Available records START
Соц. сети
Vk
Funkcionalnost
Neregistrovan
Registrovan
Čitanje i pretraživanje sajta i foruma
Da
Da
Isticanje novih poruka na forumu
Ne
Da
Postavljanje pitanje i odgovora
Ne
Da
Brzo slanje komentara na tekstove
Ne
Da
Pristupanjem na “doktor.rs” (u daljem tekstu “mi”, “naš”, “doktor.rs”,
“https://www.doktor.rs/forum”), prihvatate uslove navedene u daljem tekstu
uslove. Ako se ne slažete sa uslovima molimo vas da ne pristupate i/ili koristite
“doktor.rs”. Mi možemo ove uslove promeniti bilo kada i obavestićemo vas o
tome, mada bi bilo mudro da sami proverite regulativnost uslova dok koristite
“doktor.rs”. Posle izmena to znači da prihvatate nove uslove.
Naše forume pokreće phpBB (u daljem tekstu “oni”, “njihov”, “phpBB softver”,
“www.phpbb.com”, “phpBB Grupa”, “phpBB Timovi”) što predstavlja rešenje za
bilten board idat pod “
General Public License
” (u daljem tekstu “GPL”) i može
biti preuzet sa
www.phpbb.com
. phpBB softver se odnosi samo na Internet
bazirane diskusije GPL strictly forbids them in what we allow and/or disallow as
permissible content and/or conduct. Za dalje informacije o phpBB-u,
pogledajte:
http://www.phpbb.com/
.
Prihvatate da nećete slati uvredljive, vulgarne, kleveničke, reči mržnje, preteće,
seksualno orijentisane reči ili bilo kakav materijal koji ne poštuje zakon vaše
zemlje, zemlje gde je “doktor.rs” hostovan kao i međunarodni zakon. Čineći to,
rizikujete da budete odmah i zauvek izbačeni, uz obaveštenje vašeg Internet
Available records END
Available records START
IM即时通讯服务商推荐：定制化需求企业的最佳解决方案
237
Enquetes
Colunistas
Available records END
Available records START
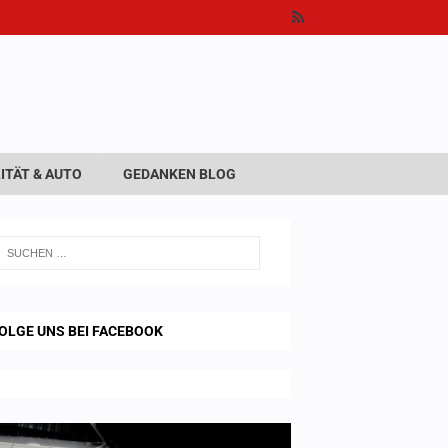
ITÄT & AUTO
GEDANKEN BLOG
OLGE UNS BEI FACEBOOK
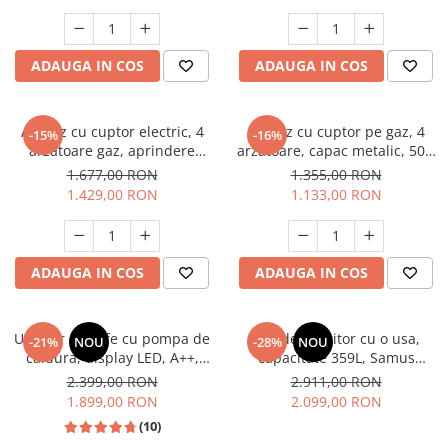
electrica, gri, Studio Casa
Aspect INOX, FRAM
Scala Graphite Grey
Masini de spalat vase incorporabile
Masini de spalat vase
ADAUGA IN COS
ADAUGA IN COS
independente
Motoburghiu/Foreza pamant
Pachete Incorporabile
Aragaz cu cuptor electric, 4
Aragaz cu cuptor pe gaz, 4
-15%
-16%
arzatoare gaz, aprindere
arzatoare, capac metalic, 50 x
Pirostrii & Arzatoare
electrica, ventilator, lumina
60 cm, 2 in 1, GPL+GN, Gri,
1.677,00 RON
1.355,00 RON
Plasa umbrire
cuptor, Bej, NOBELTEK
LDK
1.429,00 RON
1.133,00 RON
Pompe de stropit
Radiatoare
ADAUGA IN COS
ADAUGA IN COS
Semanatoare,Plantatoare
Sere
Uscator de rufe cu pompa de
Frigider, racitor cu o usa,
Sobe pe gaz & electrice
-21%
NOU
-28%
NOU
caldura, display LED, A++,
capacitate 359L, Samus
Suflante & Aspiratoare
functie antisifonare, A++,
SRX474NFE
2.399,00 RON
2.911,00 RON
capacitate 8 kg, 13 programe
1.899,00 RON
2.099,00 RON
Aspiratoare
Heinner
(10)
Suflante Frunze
Available records END
▶ Task: Number each line from the one containing "electrica, gri, Studio Casa" through the one containing "Suflante Frunze" in the rows above, skipping blank lines, and output them as a list.

▶ Output of the exercise:
1. electrica, gri, Studio Casa
2. Aspect INOX, FRAM
3. Scala Graphite Grey
4. Masini de spalat vase incorporabile
5. Masini de spalat vase
6. ADAUGA IN COS
7. ADAUGA IN COS
8. independente
9. Motoburghiu/Foreza pamant
10. Pachete Incorporabile
11. Aragaz cu cuptor electric, 4
12. Aragaz cu cuptor pe gaz, 4
13. -15%
14. -16%
15. arzatoare gaz, aprindere
16. arzatoare, capac metalic, 50 x
17. Pirostrii & Arzatoare
18. electrica, ventilator, lumina
19. 60 cm, 2 in 1, GPL+GN, Gri,
20. 1.677,00 RON
21. 1.355,00 RON
22. Plasa umbrire
23. cuptor, Bej, NOBELTEK
24. LDK
25. 1.429,00 RON
26. 1.133,00 RON
27. Pompe de stropit
28. Radiatoare
29. ADAUGA IN COS
30. ADAUGA IN COS
31. Semanatoare,Plantatoare
32. Sere
33. Uscator de rufe cu pompa de
34. Frigider, racitor cu o usa,
35. Sobe pe gaz & electrice
36. -21%
37. NOU
38. -28%
39. NOU
40. caldura, display LED, A++,
41. capacitate 359L, Samus
42. Suflante & Aspiratoare
43. functie antisifonare, A++,
44. SRX474NFE
45. 2.399,00 RON
46. 2.911,00 RON
47. capacitate 8 kg, 13 programe
48. 1.899,00 RON
49. 2.099,00 RON
50. Aspiratoare
51. Heinner
52. (10)
53. Suflante Frunze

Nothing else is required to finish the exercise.